Facebook data does not make immediately clear what date the Trump campaign began spending to run ads via Mr Parscale’s Facebook page, but only about $37,000 (£29,814) of the more than $326,000 (£262,687) in ads ran before 30 May, records show. The ads are paid for both by the Trump re-election committee itself and a shared account with the Republican Tempemail Committee called the Trump Make America Great Again Committee.

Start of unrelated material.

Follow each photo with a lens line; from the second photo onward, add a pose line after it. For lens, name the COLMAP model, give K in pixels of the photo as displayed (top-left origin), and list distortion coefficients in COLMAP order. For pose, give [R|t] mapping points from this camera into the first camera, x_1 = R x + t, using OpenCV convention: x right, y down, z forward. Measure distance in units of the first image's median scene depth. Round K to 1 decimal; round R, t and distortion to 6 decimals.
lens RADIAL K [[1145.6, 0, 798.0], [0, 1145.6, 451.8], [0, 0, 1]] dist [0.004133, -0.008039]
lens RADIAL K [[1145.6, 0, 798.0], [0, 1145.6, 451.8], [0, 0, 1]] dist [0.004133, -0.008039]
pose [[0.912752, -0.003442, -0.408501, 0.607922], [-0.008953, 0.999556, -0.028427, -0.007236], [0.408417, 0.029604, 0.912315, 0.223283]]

Mr Parscale’s Facebook page had linked to his private consulting firm, Parscale Strategy, until recently; that link appears to have been removed after Mother Jones first pointed it out last week.

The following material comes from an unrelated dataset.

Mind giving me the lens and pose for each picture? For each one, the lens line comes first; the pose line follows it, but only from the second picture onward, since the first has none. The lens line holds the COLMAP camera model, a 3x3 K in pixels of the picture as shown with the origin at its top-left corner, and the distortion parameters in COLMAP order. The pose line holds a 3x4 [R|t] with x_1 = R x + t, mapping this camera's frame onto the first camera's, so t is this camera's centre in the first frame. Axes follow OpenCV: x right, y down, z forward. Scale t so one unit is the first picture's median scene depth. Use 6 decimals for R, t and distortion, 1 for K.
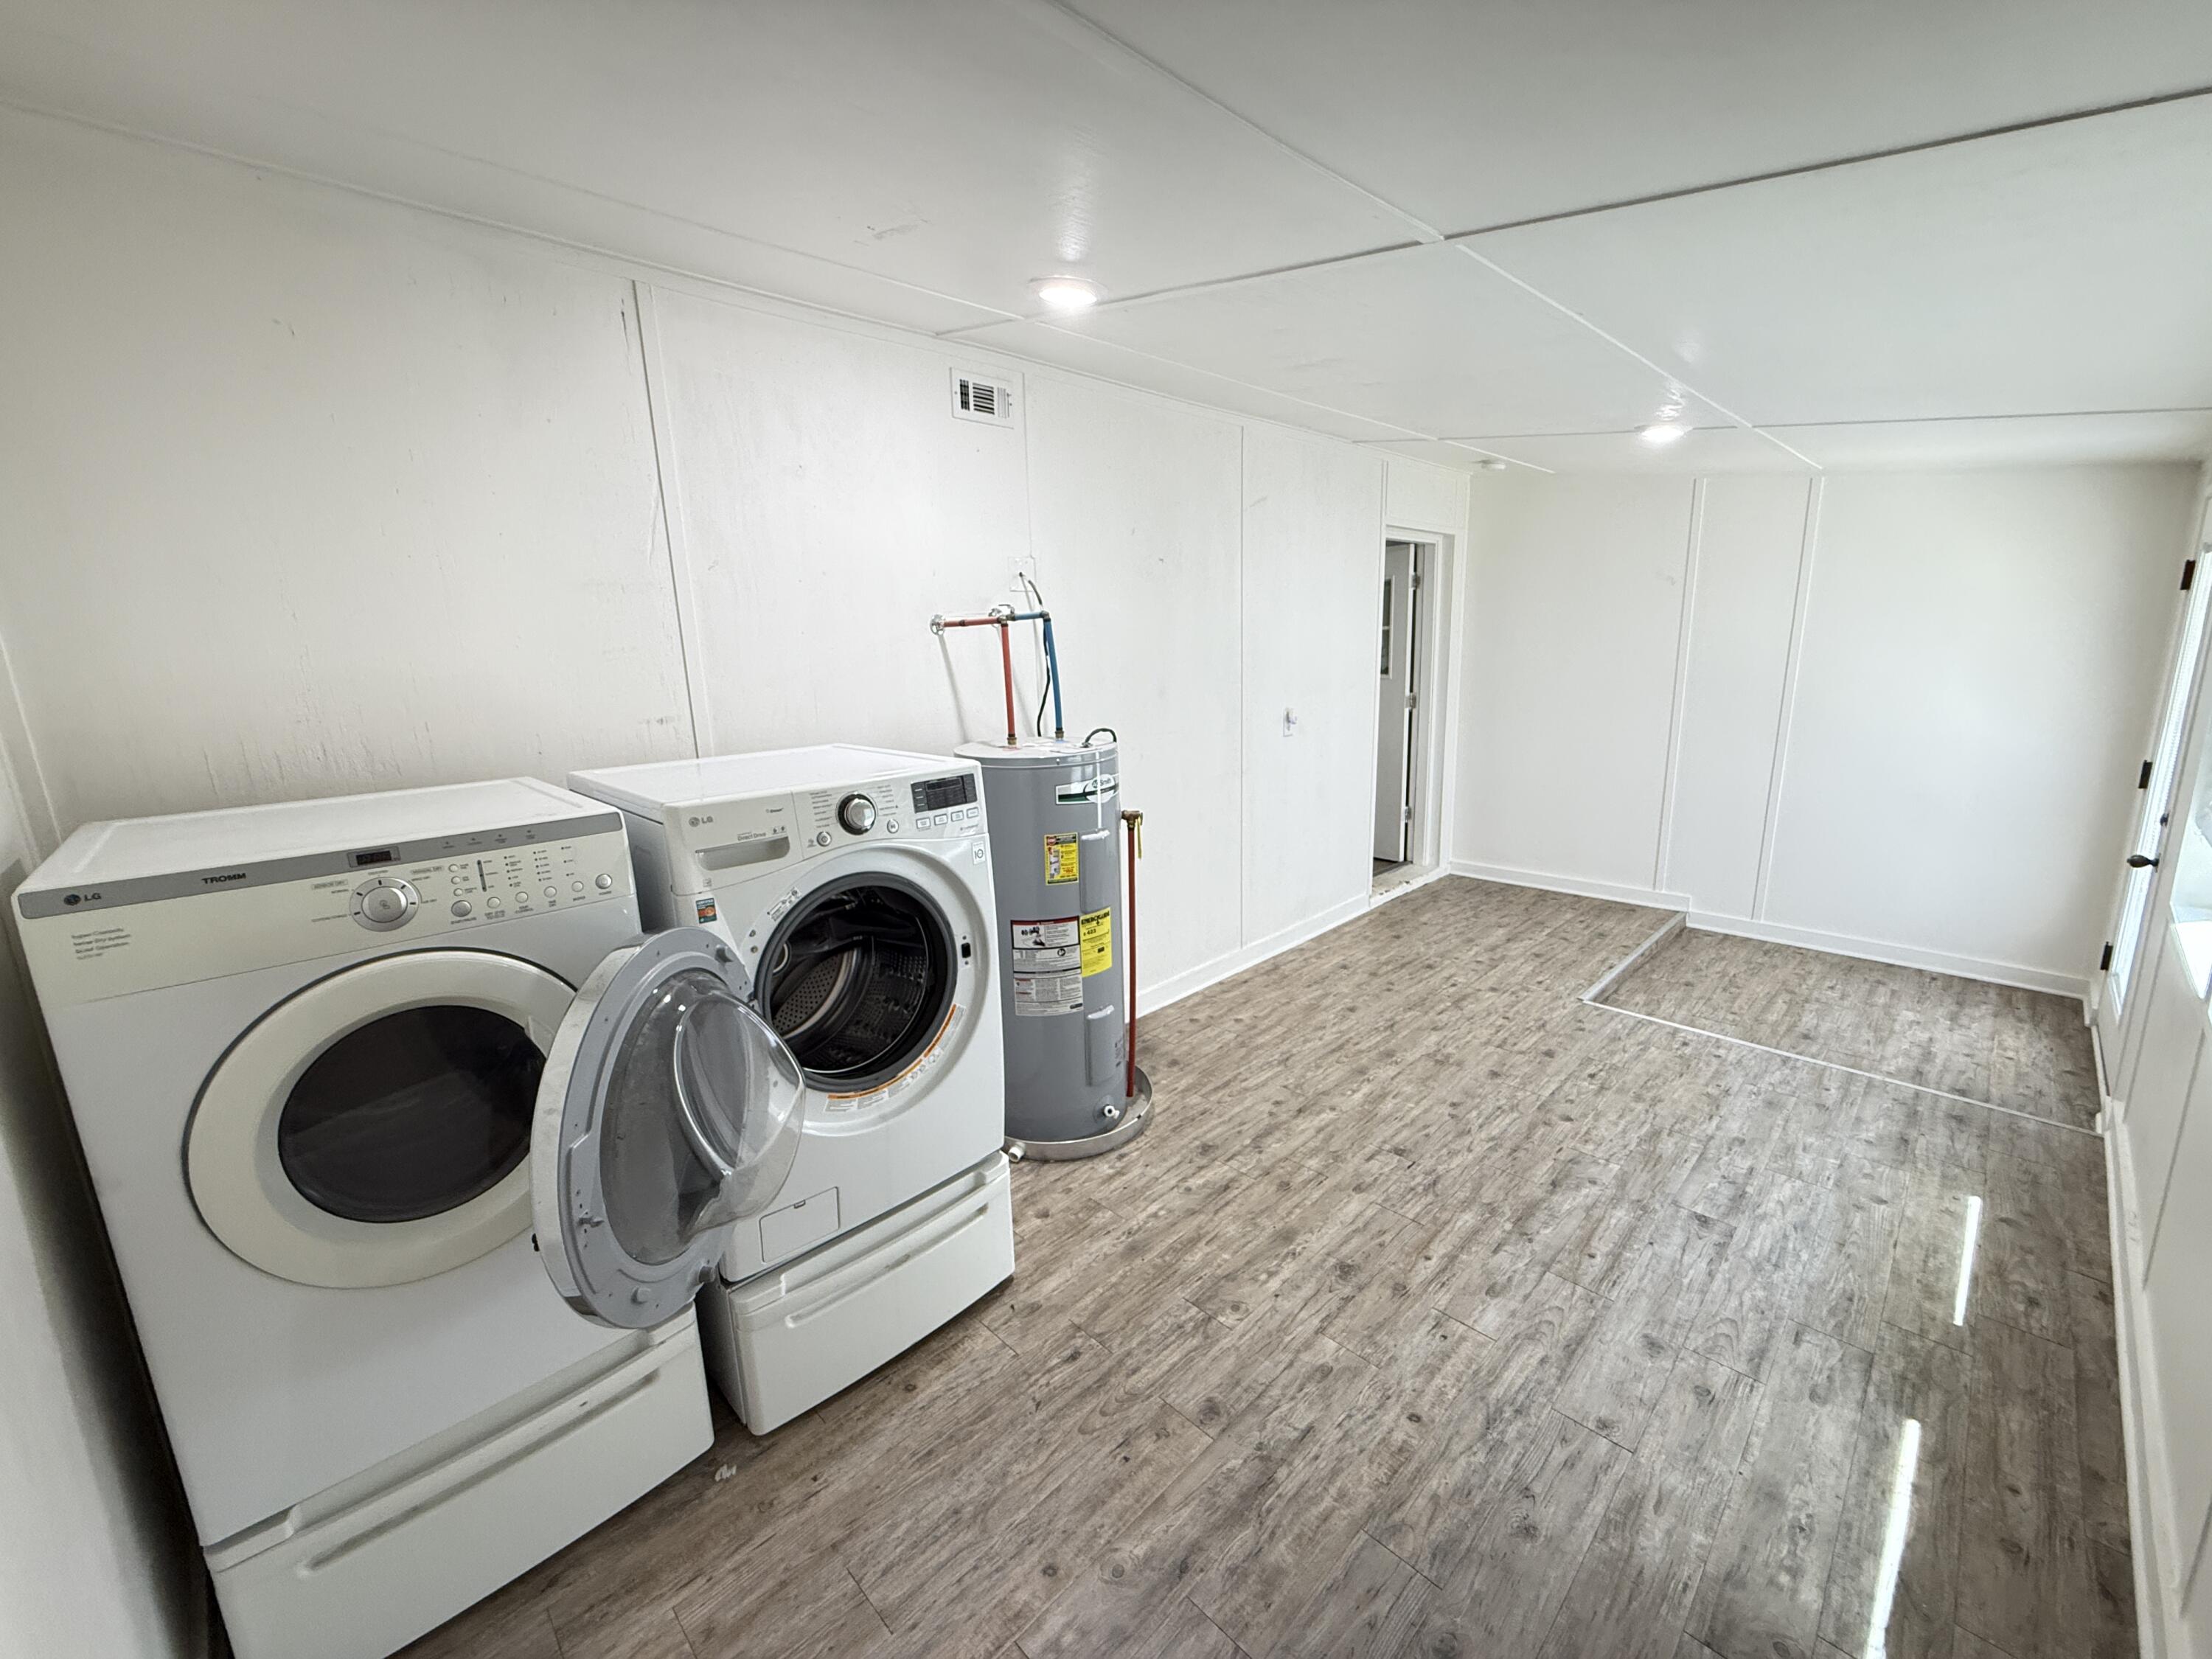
lens RADIAL K [[877.7, 0, 1106.0], [0, 877.7, 829.5], [0, 0, 1]] dist [0.000879, -0.000022]
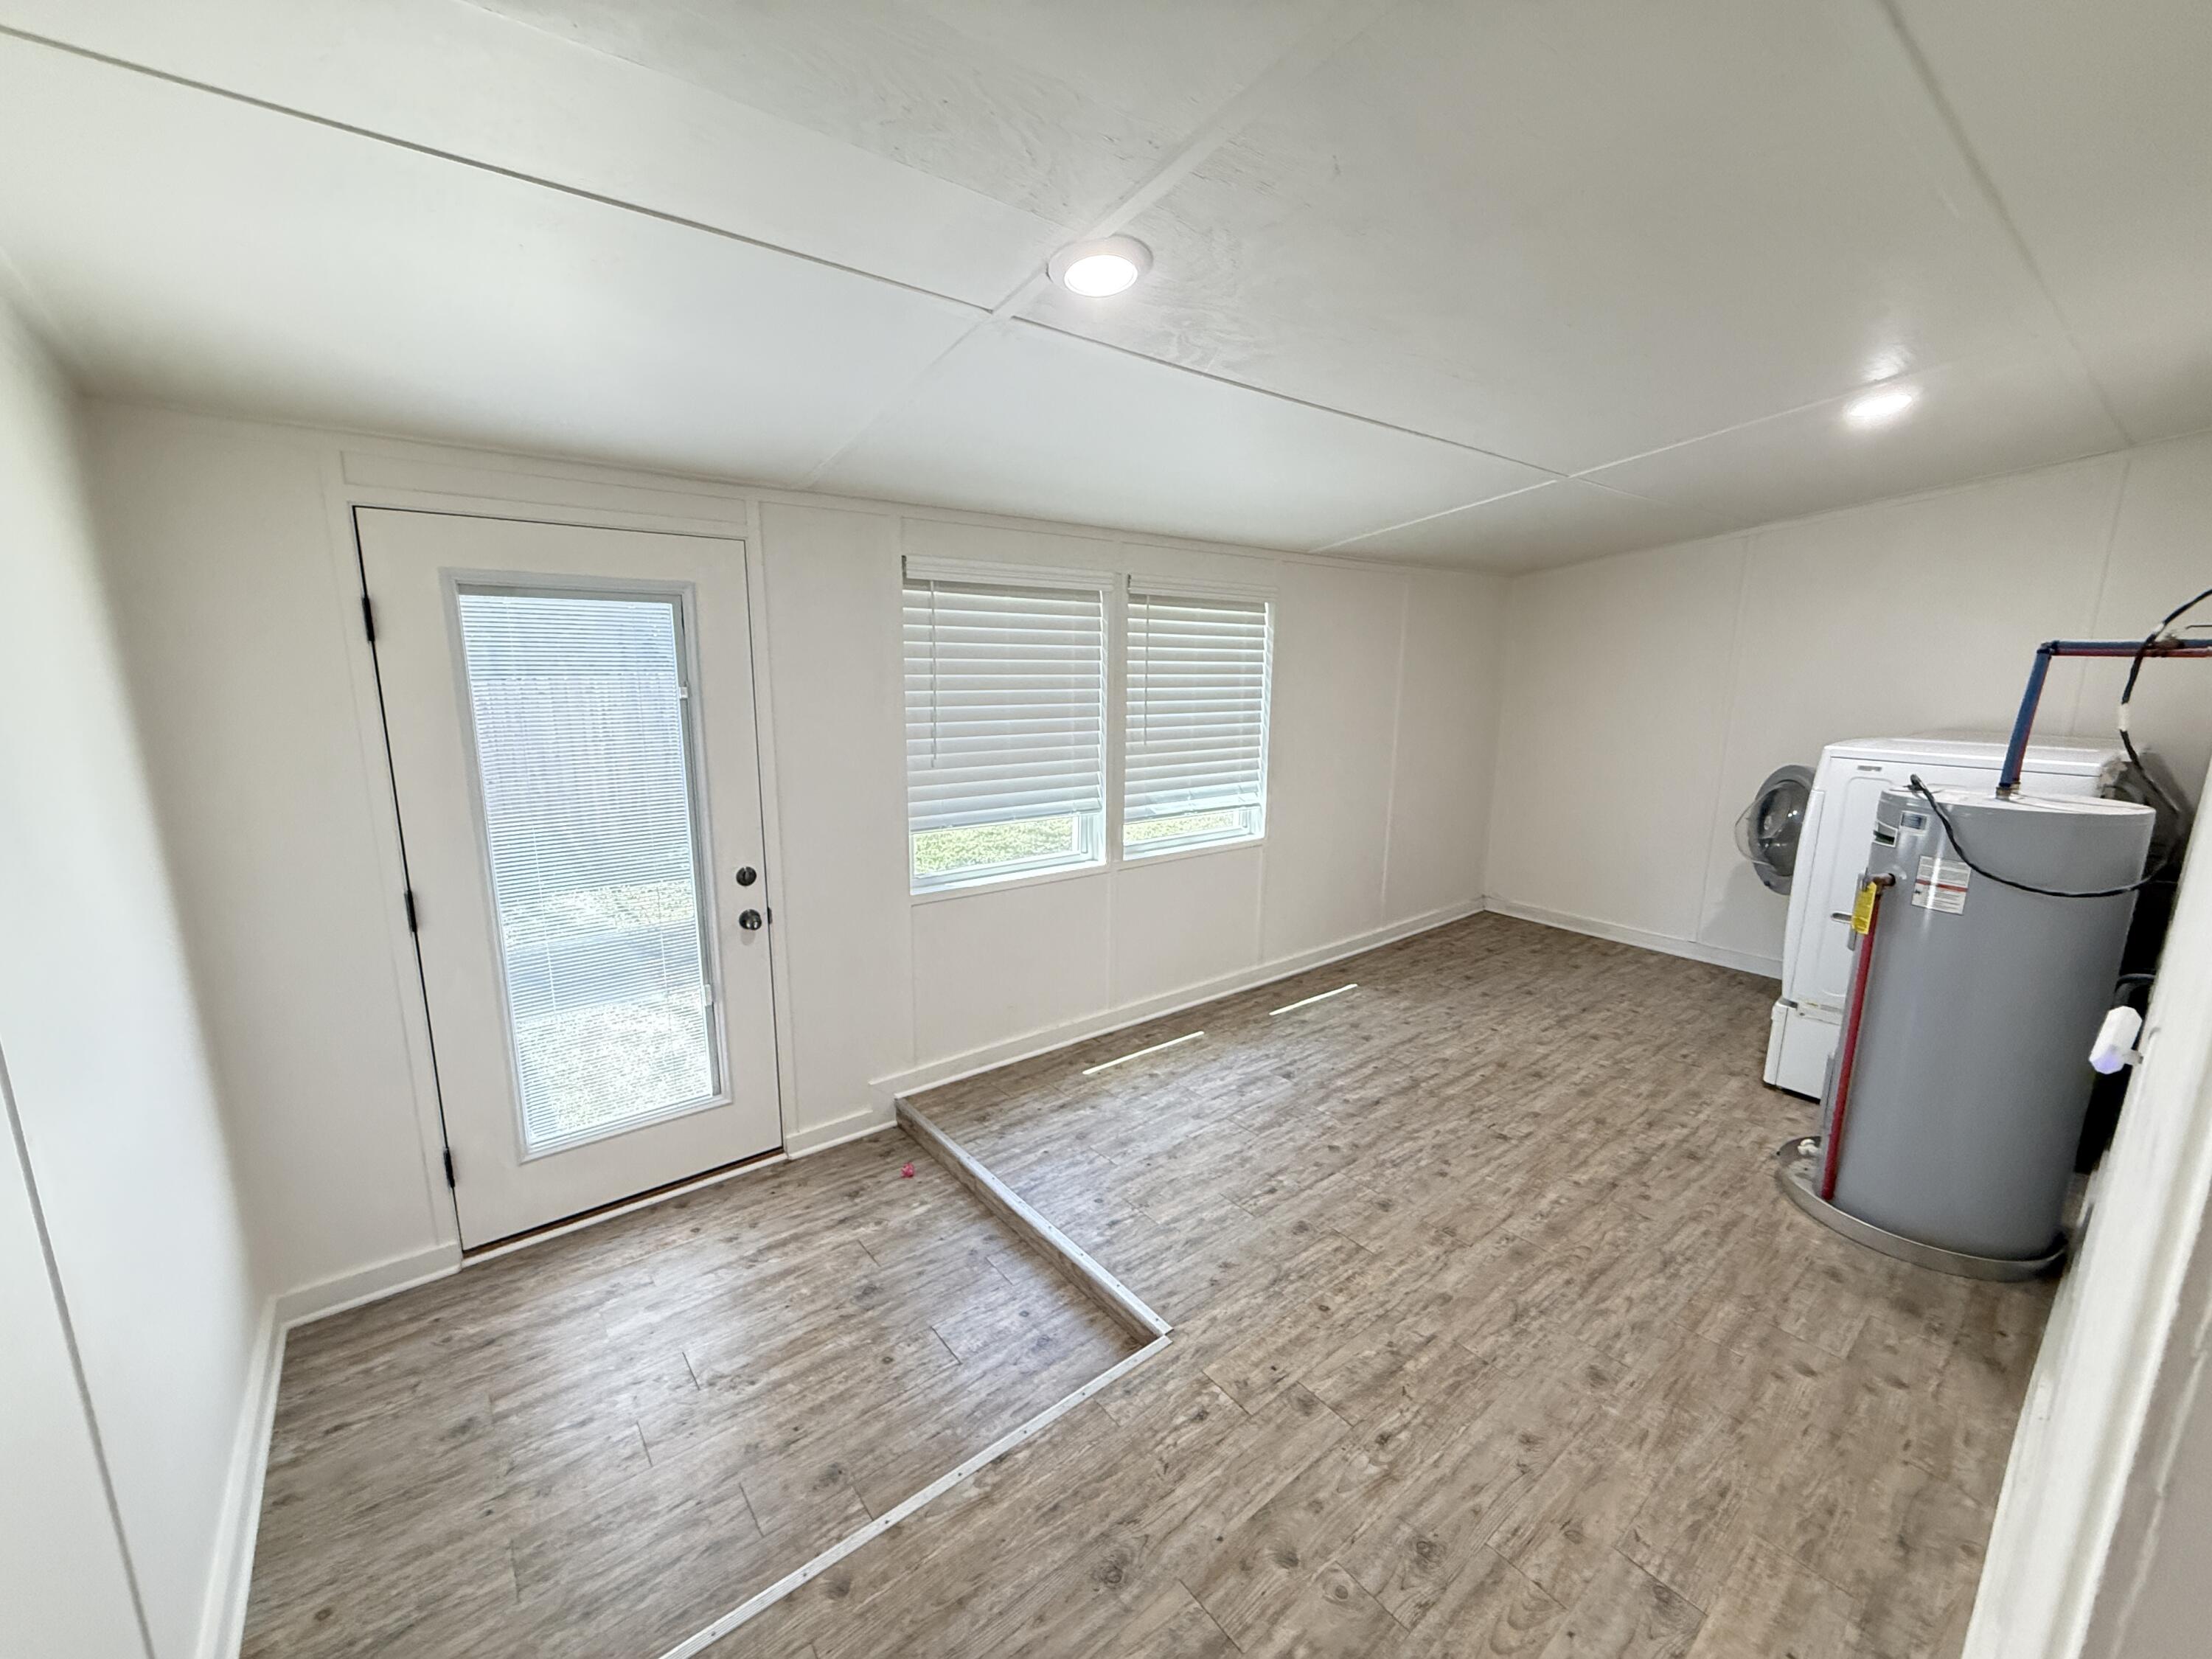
lens RADIAL K [[877.7, 0, 1106.0], [0, 877.7, 829.5], [0, 0, 1]] dist [0.000879, -0.000022]
pose [[-0.994819, 0.003675, 0.101596, 0.706695], [0.043126, 0.920230, 0.388995, -0.438128], [-0.092062, 0.391361, -0.915620, 1.878282]]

It is not uncommon for a campaign to use multiple Facebook accounts to run ads. For instance, senator Mitch McConnell, the majority leader, spent about $61,000 (£49,000) on ads in recent months through an account called “Wrong Path McGrath”, attacking the Democrat who on Tuesday became his general election opponent, Amy McGrath.
The Trump campaign has run ads through four other Facebook group pages: Team Trump, which has seen the most spending, Latinos for Trump, Black Voices for Trump and Women for Trump.
In the past 30 days, the Trump campaign has run more ads using Mr Parscale’s page than the Black Voices for Trump and Latinos for Trump pages combined.
Taryn Rosenkranz, a Democratic digital strategist, said she had not seen a campaign use a staff member’s page to run ads before. But she said that using multiple pages to serve ads on Facebook was one way around the site’s algorithm limiting how many ads can be delivered.
“It gets more bites at the apple,” she explained.
So far, Joe Biden’s campaign has not run any Facebook ads beyond those promoting Mr Biden’s main page.
Mr Parscale, who has been Mr Trump’s campaign manager since 2018, has come under some criticism recently, particularly for hyping the president’s recent rally in Tulsa, Oklahoma, that failed to fill an arena during the coronavirus pandemic.
Mr Trump has recently added some political reinforcements to the campaign, promoting Bill Stepien to deputy campaign manager, and making Stephanie Alexander the campaign chief of staff in March. Jason Miller, a veteran of the 2016 campaign, has returned in a senior role.
Whatever Mr Parscale’s future, an expanded social media footprint may be beneficial.
“He will be able to take his very valuable list of followers and monetize that in the future,” said Mark Jablonowski, the chief technology officer at the Democratic digital advertising firm DSPolitical.